Bullitt looked up at him for a moment blankly, from rheumy eyes, as if he did not know who Williams was, or where he was himself, but then, without saying anything, he pulled himself up on the edge of the bunk. He was fully dressed, and he sat there for a moment, as if waiting for his head to clear; then, still without speaking, he got up and made his way to the door. Williams followed him. Bullitt's walk was uncertain. He lurched against the ship's rail once, and the toe of his shoe caught on the raised sill of the sick-bay door when he went to step inside. He stood over Pawling, removed the compresses, and examined the injury, still without speaking.
If Pawling felt pain, he did not show it. He had found his laugh again. "I sure tore up my hand, didn't I, Chief?" he said, as if it were some comic feat for which he would be rewarded.
Bullitt went to the sink and began to wash his hands.
"Shall I go out and see if I can get someone to man the small boat?" Williams asked.
Bullitt turned to him, weaving a bit. "Why?" he asked.
"Doctor Claremont isn't on board," Williams said. "I thought you would want to take Pawling to the base hospital."
"I'm in charge here," Bullitt said. "No one asked you to think."
Williams was reminded of Bullitt's early attitude of rudeness, before he had accepted him, and had turned the rudeness into travesty. Now that he thought about it, Bullitt's attitude toward him had been different ever since the operation on Kerensky. Had he resented being left out of that? Had he felt his self-appointed position as head of the sick bay threatened? Or was he jealous, preposterous as that might seem, of the relationship between Williams and Doctor Claremont before and during the operation, as if it were a betrayal of the order of loyalties that existed between men on a ship?
"Will you help me as you are," Bullitt said, as if in answer to his thoughts, "or shall I wait while you put on your mask and gown?"
Williams said nothing. Bullitt cleaned the wound. He sprinkled it with sulfathiazole powder and covered it with gauze compresses spread with petroleum jelly. He bandaged the hand and bound it to a hand splint with the fingers flat. From a square of muslin he fashioned a sling over Pawling's shoulder, and he placed the bandaged hand and forearm in this, upward, to slow further bleeding. Williams helped m this procedure silently, with a feeling of concern, his confidence in Bullitt's judgment gravely undermined for the first time. It was completely wrong, of course, for him to attempt to treat a man while he was drunk, but, aside from that, Williams had a strong conviction that the injury to Pawling's hand needed more complicated treatment than a mere bandage. It was possible that the muscles or ligaments or nerves on the back of his hand had been damaged.
"There," Bullitt said sharply, when he had finished. "Now go back to your hole. Why is it always the most useless members of the crew who cause the most trouble? See if you can't keep yourself away from moving parts for the rest of the afternoon so that I can get some sleep."

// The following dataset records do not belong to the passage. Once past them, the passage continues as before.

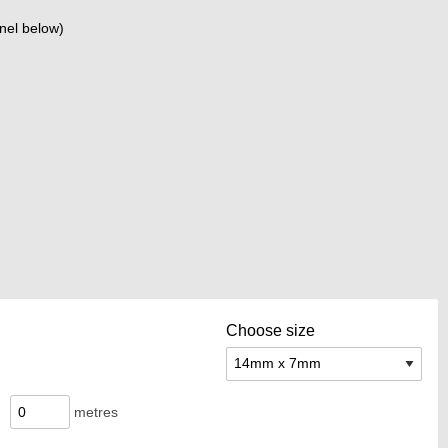
nel below)
Choose size
metres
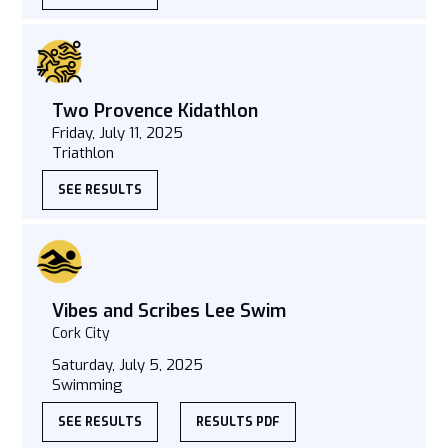
Two Provence Kidathlon
Friday, July 11, 2025
Triathlon
SEE RESULTS
Vibes and Scribes Lee Swim
Cork City
Saturday, July 5, 2025
Swimming
SEE RESULTS
RESULTS PDF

Pawling laughed and let himself out of the sick bay. "Don't forget to take me off the watch list," he said.
"Of course I won't take you off the watch list," Bullitt said. "Do you think a scratch on your hand entitles you to a vacation." He left the sick bay, again catching the toe of his shoe on the sill, and made his way a little uncertainly toward the chiefs' quarters.
On the following day, Monday, the Ajax was assigned to crash-boat duty with the Jove, an aircraft carrier practicing flight maneuvers. This meant that she must be prepared at a moment's notice to launch the small boat in a rescue operation for any young pilot who might miss the flight deck and plunge into the sea.
It had been a busy morning for Williams, since, on the night before, during the run of a movie on the forecastle, almost one third of the crew had been struck with food poisoning. It did not take Doctor Claremont long to track down the guilty agent. After the baseball game the cooks, coming back late to the ship, had served up as part of an impromptu supper the remainder of the cold meat and potato salad that they had taken ashore for lunch.